Regardless of her future sales, Blair may have already set a precedent for book marketing on one of the world’s most popular social media platforms. But publishing marketing experts ask that aspiring writers manage their expectations. “It's definitely a case of ‘watch this space,’” says freelance book marketer Kat McKenna. “Book marketers are always creative and excited by unique and standout ideas, so expect [Blair’s A Broken Blade campaign] to have not gone unnoticed.” Still, she adds, “it's too soon to tell if this is going to guarantee a long and successful career for an author.”

Publicists are understandably hesitant to put all their eggs in one social media basket. TikTok’s popularity doesn’t necessarily inspire confidence, and that’s due in part to the newness of the platform. “The thing with TikTok is that it just moves too damn fast for anyone to accurately move on a trend,” says Erewhon Books Marketing and Publicity Manager Martin Cahill. “Until this sort of success happens often enough for patterns to be glimpsed and acted on, I don't know how normal a strategy it'll become.” Jeanne-Marie Hudson, Berkeley V.P. and deputy publisher, feels similarly. “[TikTok’s] trends are changing constantly, so what works for one book might not for another,” she says. “Nothing guarantees success better than readers falling in love with a book and generating grassroots support for that book — both online and off.”

And the momentum hasn’t continued to grow for A Broken Blade following Blair’s reveal. While Blair claims that sales are steady, the conversation on the platform has naturally moved on to other topics — like Illumicrate, a subscription box service that recently released new editions of Freya Marske’s A Marvellous Light and R.F. Kuang’s now-completed Poppy War trilogy.

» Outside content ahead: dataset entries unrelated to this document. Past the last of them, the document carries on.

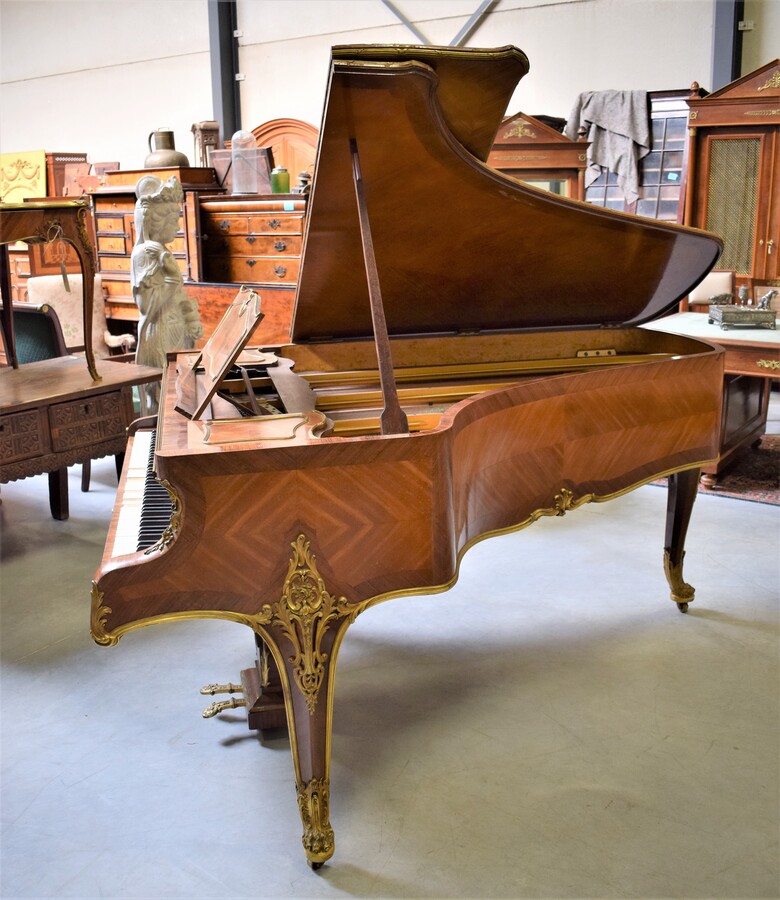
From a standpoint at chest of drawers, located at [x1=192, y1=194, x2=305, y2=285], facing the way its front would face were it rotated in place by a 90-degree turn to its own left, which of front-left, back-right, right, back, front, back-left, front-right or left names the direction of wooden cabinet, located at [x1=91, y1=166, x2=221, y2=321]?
back-left

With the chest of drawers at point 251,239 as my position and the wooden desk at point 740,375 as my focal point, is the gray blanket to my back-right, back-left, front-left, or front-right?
front-left

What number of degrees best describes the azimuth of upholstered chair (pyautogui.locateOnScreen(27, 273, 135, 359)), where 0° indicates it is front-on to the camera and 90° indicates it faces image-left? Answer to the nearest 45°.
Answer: approximately 315°

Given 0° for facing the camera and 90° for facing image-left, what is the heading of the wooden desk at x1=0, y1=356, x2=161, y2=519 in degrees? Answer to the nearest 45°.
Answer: approximately 315°

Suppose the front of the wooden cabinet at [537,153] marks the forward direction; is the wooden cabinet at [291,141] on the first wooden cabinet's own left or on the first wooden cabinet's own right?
on the first wooden cabinet's own right

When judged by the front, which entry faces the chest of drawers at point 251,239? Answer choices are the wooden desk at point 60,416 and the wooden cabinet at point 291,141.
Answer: the wooden cabinet

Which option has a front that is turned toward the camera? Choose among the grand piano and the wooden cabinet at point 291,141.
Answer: the wooden cabinet

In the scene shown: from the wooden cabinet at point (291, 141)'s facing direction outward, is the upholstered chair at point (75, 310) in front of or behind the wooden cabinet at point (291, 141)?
in front

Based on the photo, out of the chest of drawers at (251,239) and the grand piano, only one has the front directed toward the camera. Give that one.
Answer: the chest of drawers

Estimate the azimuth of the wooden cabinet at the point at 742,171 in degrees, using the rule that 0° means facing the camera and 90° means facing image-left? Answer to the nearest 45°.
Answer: approximately 0°

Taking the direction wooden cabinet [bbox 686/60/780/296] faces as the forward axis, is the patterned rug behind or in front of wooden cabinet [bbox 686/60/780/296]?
in front

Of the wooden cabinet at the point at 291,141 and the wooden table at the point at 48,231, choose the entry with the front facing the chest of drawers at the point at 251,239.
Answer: the wooden cabinet

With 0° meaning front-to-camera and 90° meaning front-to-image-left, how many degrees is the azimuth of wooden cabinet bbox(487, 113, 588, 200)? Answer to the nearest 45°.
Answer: approximately 0°

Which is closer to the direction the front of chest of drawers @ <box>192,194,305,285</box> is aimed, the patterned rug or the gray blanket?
the patterned rug

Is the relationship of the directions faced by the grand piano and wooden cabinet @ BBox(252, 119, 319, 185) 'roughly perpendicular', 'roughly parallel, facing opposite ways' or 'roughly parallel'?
roughly perpendicular

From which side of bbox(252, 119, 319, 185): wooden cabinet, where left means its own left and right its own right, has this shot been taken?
front

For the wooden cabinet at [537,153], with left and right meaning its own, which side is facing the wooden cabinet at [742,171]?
left

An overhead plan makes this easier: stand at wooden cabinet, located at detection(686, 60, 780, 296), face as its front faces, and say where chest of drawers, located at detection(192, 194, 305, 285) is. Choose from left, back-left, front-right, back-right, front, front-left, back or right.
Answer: front-right
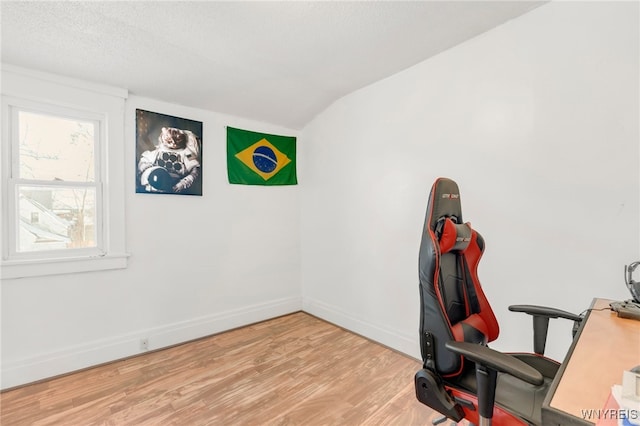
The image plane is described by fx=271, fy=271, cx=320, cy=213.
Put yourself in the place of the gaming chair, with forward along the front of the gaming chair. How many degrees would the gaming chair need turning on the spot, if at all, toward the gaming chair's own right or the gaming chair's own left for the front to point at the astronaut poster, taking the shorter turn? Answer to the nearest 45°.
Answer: approximately 135° to the gaming chair's own right

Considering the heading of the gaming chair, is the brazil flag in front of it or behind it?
behind
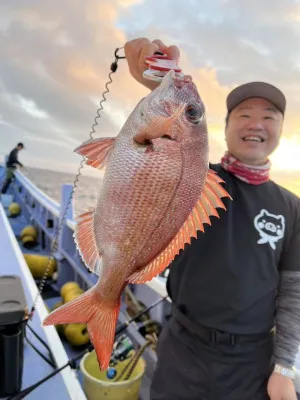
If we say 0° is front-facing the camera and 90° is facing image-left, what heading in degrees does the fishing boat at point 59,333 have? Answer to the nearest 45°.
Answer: approximately 135°

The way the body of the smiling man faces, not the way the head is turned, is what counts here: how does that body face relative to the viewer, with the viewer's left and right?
facing the viewer

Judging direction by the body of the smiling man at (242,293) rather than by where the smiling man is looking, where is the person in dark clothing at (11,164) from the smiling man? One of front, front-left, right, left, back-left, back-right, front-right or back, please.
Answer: back-right

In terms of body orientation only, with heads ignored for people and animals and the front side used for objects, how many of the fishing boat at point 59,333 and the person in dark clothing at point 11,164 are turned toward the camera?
0
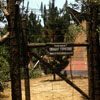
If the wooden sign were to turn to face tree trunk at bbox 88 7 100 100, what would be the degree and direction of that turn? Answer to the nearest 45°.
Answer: approximately 135° to its left

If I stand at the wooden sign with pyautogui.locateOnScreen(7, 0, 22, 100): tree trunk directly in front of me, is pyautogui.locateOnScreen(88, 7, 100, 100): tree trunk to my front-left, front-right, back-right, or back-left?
back-left

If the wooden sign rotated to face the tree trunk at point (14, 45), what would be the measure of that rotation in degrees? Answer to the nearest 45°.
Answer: approximately 45° to its right

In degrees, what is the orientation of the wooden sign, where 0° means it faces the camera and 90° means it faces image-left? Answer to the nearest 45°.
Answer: approximately 0°
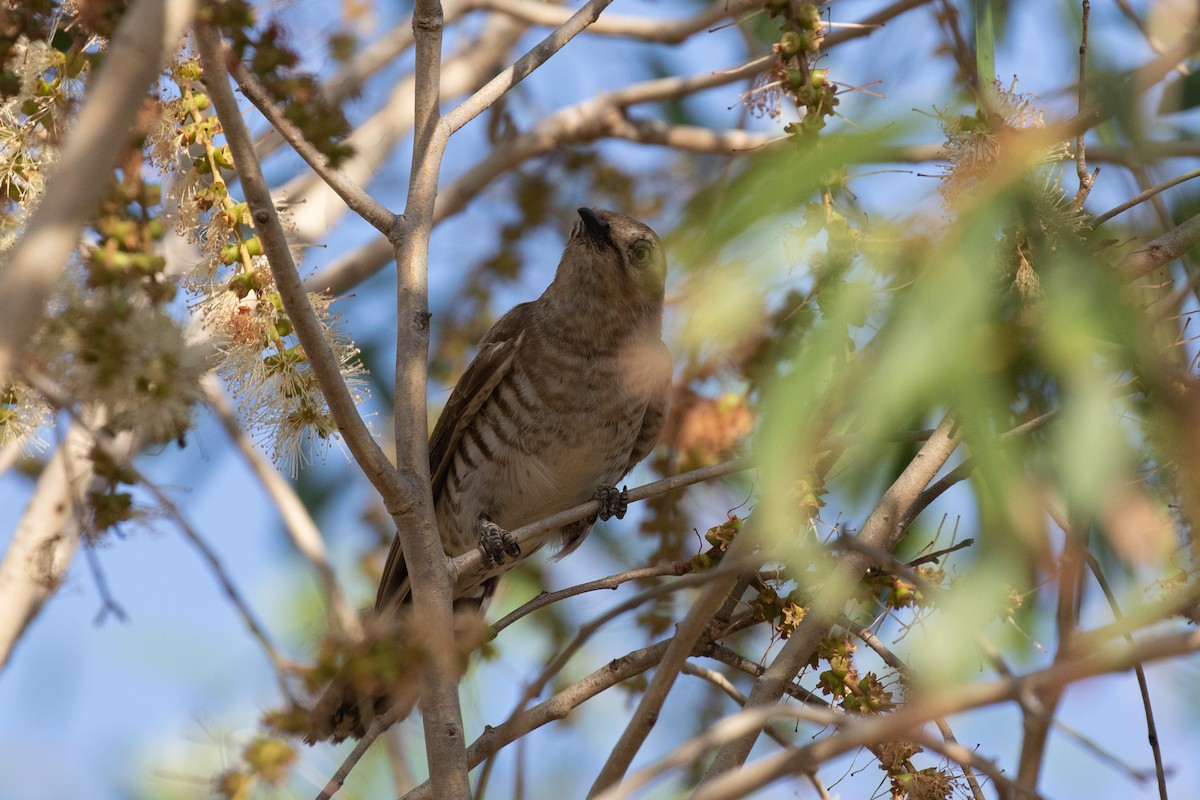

But Blair isn’t interested in traditional markers of success. If she was, she would’ve gone the usual route, spending years writing and revising her novel, struggling to find an agent, and eventually getting a publishing house to buy it — then waiting even longer, between nine months and two years, to finally see her title in bookstores. Instead, she wrote the first draft of A Broken Blade over the course of 20 days in May 2021, edited it from June to October, and had a copy in her hands by the end of November. “I wanted to put it out as quickly as possible,” Blair says. “That’s kind of the opposite of traditional publishing. If I had tried to traditionally publish this, it wouldn’t be out there yet.”